Re: 8859-1, 8859-15, 1252 and Euro

From: Frank da Cruz (fdc@watsun.cc.columbia.edu)
Date: Thu Feb 10 2000 - 11:00:20 EST


> At 02:56 PM 02/07/2000 -0800, A. Vine wrote:
> >Tim Greenwood wrote:
> > >
> > > Pretty much all of the pages on the web, and the browsers, ignore the
> > > differences between ISO-8859-1 and Windows code page 1252.
> >
> >I wish they would! I'm pretty sick of seeing question marks where there
> >should be quotes, apostrophes, bullets, em-dashes, etc.
>
> The real [short term] solution is to have a preference switch that says
> "Treat ISO-8859-1 as Windows-1252" so that the "undefined" (x80-x9F) range
> maps to the Windows-1252 characters. Also users should send some
> "clue-by-four" error messages to web sites that do not show the character
> set as windows-1252 instead of ISO-8859-1 when using this character range
> (ie: Show the CORRECT Character Set).

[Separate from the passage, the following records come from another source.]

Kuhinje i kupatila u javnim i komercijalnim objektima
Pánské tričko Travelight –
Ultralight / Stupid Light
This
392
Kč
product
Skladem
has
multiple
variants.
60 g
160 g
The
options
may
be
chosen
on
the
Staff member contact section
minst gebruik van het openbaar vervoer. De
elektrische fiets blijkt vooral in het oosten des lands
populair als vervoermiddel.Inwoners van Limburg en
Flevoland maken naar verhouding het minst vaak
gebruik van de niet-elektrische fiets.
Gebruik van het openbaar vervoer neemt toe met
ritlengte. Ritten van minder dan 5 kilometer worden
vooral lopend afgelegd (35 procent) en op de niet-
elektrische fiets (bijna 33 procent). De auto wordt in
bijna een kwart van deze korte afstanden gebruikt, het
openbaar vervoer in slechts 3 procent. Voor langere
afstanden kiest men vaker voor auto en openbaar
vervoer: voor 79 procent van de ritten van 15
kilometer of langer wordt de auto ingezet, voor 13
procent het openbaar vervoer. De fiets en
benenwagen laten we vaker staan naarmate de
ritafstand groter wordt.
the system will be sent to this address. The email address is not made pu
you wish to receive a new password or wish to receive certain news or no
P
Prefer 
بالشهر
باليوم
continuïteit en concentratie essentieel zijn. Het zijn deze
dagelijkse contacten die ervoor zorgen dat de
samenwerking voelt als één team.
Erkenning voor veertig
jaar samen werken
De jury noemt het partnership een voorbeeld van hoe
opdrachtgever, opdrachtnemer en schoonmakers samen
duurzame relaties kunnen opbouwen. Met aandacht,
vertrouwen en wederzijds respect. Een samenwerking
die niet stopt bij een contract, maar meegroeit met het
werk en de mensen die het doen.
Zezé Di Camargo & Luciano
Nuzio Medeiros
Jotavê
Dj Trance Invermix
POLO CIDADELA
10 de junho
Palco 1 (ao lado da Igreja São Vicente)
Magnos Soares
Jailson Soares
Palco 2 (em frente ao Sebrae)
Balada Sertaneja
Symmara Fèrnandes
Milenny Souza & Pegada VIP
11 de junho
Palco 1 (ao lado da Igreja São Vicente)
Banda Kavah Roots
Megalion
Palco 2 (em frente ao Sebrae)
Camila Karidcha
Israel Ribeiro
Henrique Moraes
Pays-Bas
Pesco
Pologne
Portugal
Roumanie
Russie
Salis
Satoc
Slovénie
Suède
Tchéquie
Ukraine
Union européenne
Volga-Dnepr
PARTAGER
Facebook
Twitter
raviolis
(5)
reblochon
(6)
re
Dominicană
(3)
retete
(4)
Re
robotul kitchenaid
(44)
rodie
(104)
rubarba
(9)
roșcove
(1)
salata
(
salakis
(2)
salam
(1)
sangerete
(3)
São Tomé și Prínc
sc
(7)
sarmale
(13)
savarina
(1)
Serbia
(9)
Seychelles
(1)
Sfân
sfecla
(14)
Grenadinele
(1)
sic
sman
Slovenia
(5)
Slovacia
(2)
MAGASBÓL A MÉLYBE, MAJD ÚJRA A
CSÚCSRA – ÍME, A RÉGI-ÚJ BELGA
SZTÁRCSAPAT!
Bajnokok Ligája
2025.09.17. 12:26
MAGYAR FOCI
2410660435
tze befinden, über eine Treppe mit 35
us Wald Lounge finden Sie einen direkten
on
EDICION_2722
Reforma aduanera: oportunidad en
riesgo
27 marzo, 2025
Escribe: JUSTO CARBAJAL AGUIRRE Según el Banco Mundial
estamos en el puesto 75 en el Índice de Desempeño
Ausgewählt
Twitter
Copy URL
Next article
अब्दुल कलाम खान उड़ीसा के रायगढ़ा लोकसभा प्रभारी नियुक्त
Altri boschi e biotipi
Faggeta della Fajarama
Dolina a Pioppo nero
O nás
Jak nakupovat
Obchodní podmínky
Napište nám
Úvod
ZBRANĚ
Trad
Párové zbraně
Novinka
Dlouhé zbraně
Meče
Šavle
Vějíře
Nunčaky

IMO - A BUG REPORT to ADOBE and MS
> for their Web Design products to say that use of these characters should
> FORCE windows-1252 into the HTML is not out of line.
>
The use of Windows code pages in data communications protocols is bad, bad,
bad. Here we are saying "well, CP-1252 is just like Latin-1 except it
includes the extra characters we need for our documents so we'll use it
instead of Latin-1 but call it Latin-1 because really it's a fixed version
of Latin-1". But then we start thinking we can do the same thing with (for
example) Latin-2 and CP1250. Which would be a bad mistake, because the two
are not alike at all. Ditto for Latin/Cyrillic and CP1251. In general,
Windows code pages are NOT just "extended" ISO 8859-x's.